Rock-a-bye Chiton, on the sea floor… What ARE these things? Aaron and I encountered these strange creatures on Maddie’s memorial walk through the tidal pools in La Jolla. The colorful crabs, sea anemones, snails and mollusks (sort of) outstripped my interest in these creatures. In going through possible photos to share, I came back to this one and the question I had immediately upon seeing them for the first time: What ARE these things?
That day the word “trilobite” came to mind. I have no clue how I even know that word. Perhaps something stored away during my middle grade obsession with archeology. Maybe through popular culture (sigh, from where too damned much of my knowledge comes).
Turns out my classification was wrong. ‘Dead’ wrong, in fact. You see, trilobites are—well, kind of, sort of extinct. Sure, they had a good run. They feasted in the swarmy milieu of ocean brine for roughly 270 million years, from the Early Cambrian through the end of the Permian era (the writing was on the wall as early as the Devonian era, though).

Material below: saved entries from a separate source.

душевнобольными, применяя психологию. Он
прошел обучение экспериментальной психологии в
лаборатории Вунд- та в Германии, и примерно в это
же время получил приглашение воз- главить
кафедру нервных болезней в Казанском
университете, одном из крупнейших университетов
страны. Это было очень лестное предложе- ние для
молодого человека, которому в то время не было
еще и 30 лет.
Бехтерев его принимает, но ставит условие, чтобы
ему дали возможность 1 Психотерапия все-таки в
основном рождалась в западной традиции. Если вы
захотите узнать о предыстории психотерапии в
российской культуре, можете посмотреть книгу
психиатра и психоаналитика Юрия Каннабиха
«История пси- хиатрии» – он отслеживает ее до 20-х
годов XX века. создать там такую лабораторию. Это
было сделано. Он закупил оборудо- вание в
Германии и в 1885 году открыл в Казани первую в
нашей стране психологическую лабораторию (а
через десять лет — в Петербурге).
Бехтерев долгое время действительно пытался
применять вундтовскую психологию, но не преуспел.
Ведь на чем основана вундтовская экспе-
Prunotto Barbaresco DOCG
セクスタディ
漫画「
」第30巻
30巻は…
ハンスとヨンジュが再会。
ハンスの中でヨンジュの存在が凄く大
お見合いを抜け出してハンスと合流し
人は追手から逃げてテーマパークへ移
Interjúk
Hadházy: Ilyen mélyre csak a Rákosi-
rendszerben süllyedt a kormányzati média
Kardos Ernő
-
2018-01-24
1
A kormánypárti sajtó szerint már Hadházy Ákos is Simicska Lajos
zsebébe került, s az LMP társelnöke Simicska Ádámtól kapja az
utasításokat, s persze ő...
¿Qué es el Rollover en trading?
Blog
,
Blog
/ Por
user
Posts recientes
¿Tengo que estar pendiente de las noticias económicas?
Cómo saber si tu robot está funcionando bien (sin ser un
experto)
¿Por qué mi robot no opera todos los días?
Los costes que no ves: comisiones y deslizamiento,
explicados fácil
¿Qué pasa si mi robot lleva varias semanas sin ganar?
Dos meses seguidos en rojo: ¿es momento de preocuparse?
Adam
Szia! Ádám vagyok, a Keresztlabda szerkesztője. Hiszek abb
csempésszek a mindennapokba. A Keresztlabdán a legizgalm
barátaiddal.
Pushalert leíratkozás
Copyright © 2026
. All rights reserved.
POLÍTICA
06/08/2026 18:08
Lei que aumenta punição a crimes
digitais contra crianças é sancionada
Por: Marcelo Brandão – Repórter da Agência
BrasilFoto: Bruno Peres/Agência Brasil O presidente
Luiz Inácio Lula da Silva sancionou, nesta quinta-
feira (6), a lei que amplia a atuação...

My little modern day guys are Chitons, which aren’t even arthropods (whereas trilobites are). You know, arthropods-invertebrate, exoskeletal animals with jointed appendages and the ultimate creep factor. Herein lays the key to my confusion. Some people refer to Chitons as trilobite imposters because they too have a hard external component (shell in this case) composed multiple plates (resembling the exoskeleton). Flip these guys over to tickle their bellies and you find not feet but a “snail-like” foot. A little brainless, Chitons perceive the word through photosensitivity (not “true” sight) and through tactile sensation.
Alas, Chitons beat out trilobites in terms of longevity. 400 million years of fossil records instead of 270 million. And while I don’t like to make fun of names, Chiton does strike me as strange. It refers to a Greek word for clothing. Perhaps it has something to do with the way the shell is draped around the soft flesh.
What prehistoric creatures have you encountered?